I have had a happy life, and there is not much of it I would change if I could live it over again. I think I was born under happy stars, with a keen sense of wonder, which has never left me, and which only becomes jaded a little now and then, and with no exaggerated notion of my own deserts. I have shared the common lot, and have found it good enough for me. Unlucky is the man who is born with great expectations, and who finds nothing in life quite up to the mark.

One of the best things a man can bring into the world with him is natural humility of spirit. About

the next best thing he can bring, and they usually go together, is an appreciative spirit — a a loving and susceptible heart. If he is going to be a reformer and stir up things, and slay the dragons, he needs other qualities more. But if he is going to get the most out of life in a worthy way, if he is going to enjoy the grand spectacle of the world from first to last, then he needs his life pitched in a low key and well attuned to common universal things. The strained, the loud, the far-fetched, the extravagant, the frenzied how lucky we are to escape them, and to be born with dispositions that cause us to flee from them!

I would gladly chant a pæan for the world as I find it. What a mighty interesting place to live in! If I had my life to live over again, and had my choice of celestial abodes, I am sure I should take this planet, and I should choose these men and women for my friends and companions. This great rolling sphere with its sky, its stars, its sunrises and sunsets, and with its outlook into infinity- what could be more desirable? What more satisfying? Garlanded by the seasons, embosomed in sidereal influences, thrilling with life, with a heart of fire and a garment of azure seas, and fruitful continents -one might ransack the heavens in vain for a better or a more picturesque abode. As Emerson says, it is "well worth the heart and pith of great men to subdue and enjoy it."

RECORDS.
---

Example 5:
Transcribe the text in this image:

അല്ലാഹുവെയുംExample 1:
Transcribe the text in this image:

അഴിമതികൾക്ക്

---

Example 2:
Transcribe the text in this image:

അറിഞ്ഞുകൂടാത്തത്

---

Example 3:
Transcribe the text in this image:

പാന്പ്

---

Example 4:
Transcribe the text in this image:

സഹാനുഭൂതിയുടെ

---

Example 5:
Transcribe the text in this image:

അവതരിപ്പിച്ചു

---

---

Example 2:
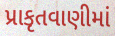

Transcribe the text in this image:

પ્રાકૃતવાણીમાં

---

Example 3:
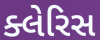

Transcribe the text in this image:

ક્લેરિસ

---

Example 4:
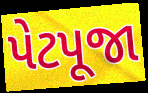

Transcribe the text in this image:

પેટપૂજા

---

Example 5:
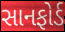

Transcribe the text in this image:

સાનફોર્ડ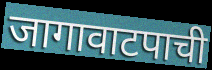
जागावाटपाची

==

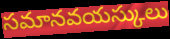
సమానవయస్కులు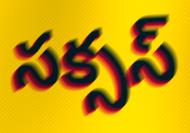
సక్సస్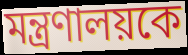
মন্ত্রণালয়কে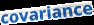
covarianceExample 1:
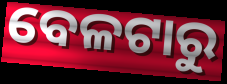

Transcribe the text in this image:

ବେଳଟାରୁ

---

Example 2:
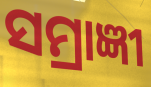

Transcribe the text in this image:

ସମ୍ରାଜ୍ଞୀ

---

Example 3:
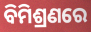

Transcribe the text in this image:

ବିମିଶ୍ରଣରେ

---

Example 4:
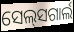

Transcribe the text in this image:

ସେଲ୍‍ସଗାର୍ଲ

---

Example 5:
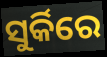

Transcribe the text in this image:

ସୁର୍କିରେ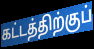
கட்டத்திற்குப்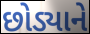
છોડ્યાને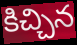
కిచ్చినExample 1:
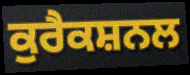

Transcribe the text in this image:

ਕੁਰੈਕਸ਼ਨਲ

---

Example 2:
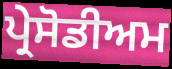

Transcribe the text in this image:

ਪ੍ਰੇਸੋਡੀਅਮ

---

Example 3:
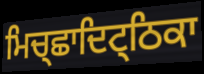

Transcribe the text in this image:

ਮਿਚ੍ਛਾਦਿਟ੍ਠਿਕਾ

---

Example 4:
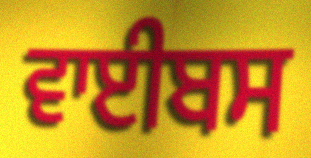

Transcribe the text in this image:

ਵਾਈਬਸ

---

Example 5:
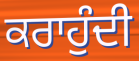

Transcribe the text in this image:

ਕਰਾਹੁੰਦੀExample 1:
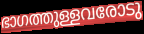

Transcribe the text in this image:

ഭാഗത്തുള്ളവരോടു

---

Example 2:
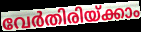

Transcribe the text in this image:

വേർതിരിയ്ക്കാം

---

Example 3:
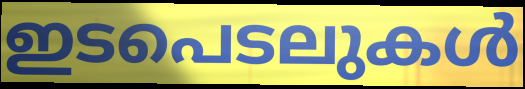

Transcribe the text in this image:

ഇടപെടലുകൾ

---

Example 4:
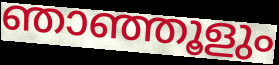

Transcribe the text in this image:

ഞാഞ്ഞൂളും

DIRECTIONS.
- A) Repeat the part of the passage on a happy life between "One of the best" and "flee from them!", inclusive.
- B) In the passage on a happy life, who is said to be unlucky?
The records stand apart from the passage on a happy life and have no connection to it.

THE RESPONSES.
- A)
One of the best things a man can bring into the world with him is natural humility of spirit. About

the next best thing he can bring, and they usually go together, is an appreciative spirit — a a loving and susceptible heart. If he is going to be a reformer and stir up things, and slay the dragons, he needs other qualities more. But if he is going to get the most out of life in a worthy way, if he is going to enjoy the grand spectacle of the world from first to last, then he needs his life pitched in a low key and well attuned to common universal things. The strained, the loud, the far-fetched, the extravagant, the frenzied how lucky we are to escape them, and to be born with dispositions that cause us to flee from them!

- B) The man who is born with great expectations and who finds nothing in life quite up to the mark.